Penelitian Wibi Ardi Alvianto dan Wagiman Joseph relevan dengan
penelitian yang akan dilakukan oleh penulis yaitu sama-sama membahas
mengenai musik keroncong. Perbedaan penelitian Wibi Ardi Alvianto dan
Wagiman Joseph dengan penelitian yang akan dilakukan oleh penulis yaitu, jika
penelitian Wibi Ardi Alvianto dan Wagiman Joseph membahas tentang Eksistensi
Grup Musik Keroncong Gema Irama, penelitian yang akan dilakukan oleh penulis
membahas tentang inovasi musik ska keroncong dalam melestarikan musik
keroncong.
16
Wisnu Mintargo dalam artikelnya yang berjudul “Akulturasi Budaya dalam
Musik Keroncong di Indonesia”. Penelitian ini menyimpulkan bawa bangsa
Indonesia memiliki kekayaan seni musik bersistem pentatonik (Timur) dan
bersistem diatonik (Barat). Keduanya menjadi dasar utama bagi kehidupan
perkembangan seni musik di Indonesia. Musik keroncong dapat dijadikan sebagai
identitas musik bangsa Indonesia, karena memiliki kekhasan tersendiri yang tidak
dipunyai oleh jenis musik bangsa lain. Dapat disimpulkan apabila menyaksikan
seni pertunjukan orkes keroncong dalam bentuk orkes simponi, ini menunjukan
bahwa bentuk ini adalah model akulturasi yang pernah dikembangkan NIROM
Belanda dan Jos Cleber dalam orkes Cosmopolitan. Bentuk dan cara konvensional
yang dikembangkan pada orkes keroncong jenis ini seluruh anggota pemain
menggunakan notasi balok dengan sistem pengetahuan musik Barat. Hal ini
berlaku pada Orkes Studio R.R.I, pimpinan Achmad, dan Didiek S.S.S, decade
tahun 1990-1997 dalam acara musik keroncong siaran TVRI Pusat Jakarta
(Mintargo, 2017).
Penelitian Wisnu Mintargo relevan dengan penelitian yang akan dilakukan
oleh penulis yaitu sama-sama membahas mengenai akulturasi budaya musik
keroncong. Perbedaan penelitian Wisnu Mintargo dengan penelitian yang akan
dilakukan oleh penulis yaitu, jika penelitian Wisnu Mintargo membahas tentang
Akulturasi Budaya dalam Musik Keroncong di Indonesia, penelitian yang akan
dilakukan oleh penulis membahas tentang inovasi musik ska keroncong dalam
melestarikan musik keroncong.
17
R. Agoes Sri Widjajadi dalam artikelnya yang berjudul “Menelusuri Sarana
Penyebaran Musik Keroncong”. Penelitian ini menyimpulkan bahwa keberadaan
dan keberlangsungan musik keroncong di Indonesia hingga kini masih tampak
jelas sebagai suatu genre musikal yang menjadikan tipikal musik Indonesia.

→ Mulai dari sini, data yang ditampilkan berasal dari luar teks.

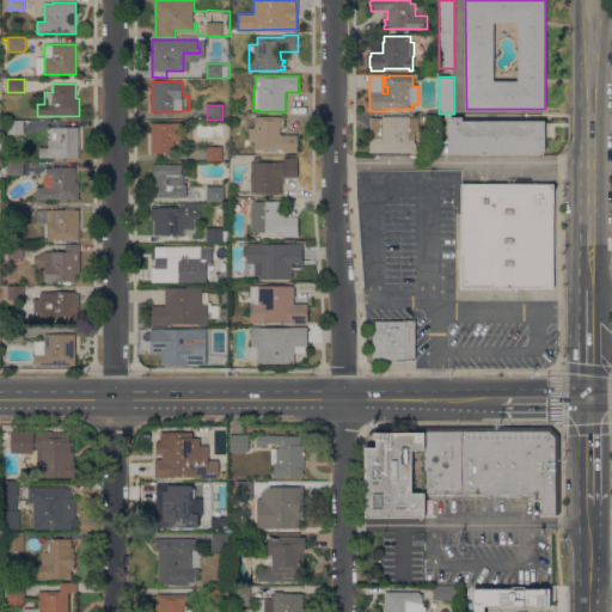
[(285,117),(285,127),(281,127),(281,134),(298,134),(298,146),(297,146),(297,152),(285,152),(285,150),(282,150),(282,151),(279,151),(279,150),(257,150),(257,142),(249,142),(249,128),(255,128),(255,116),(280,116),(280,117),(285,117)]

Menyimak pada tahun 1920-an musik keroncong sudah mendapat tempat di hati
masyarakat, selain itu lagu-lagu keroncong pun sudah menyebar luas dan digemari
masyarakat luas, kendatipun pada waktu itu perbendaharaan lagu-lagu keroncong
masih kurang. Dengan demikian persoalan tersebut tak lepas dari suatu proses
penyebaran-penyebaran dengan melalui berbagai sarana yang ada. Musik
keroncong yang semakin terjaga keberadaannya, berkembang pada berbagai aspek
musikal, serta meluas daya jangkaunya. Oleh karena itu ada beberapa peran sarana
penyebaran yang ditelusuri, yaitu pola penyebaran melalui: (1) lomba musik
keroncong; (2) media cetak; (3) media rekam; (4) radio dan televisi; (5) layar
lebar; (6) pementasan; (7) pertumbuhan kelompok orkes keroncong (Widjajadi,
2005).
Penelitian R. Agoes Sri Widjajadi relevan dengan penelitian yang akan
dilakukan oleh penulis yaitu sama-sama membahas mengenai musik keroncong.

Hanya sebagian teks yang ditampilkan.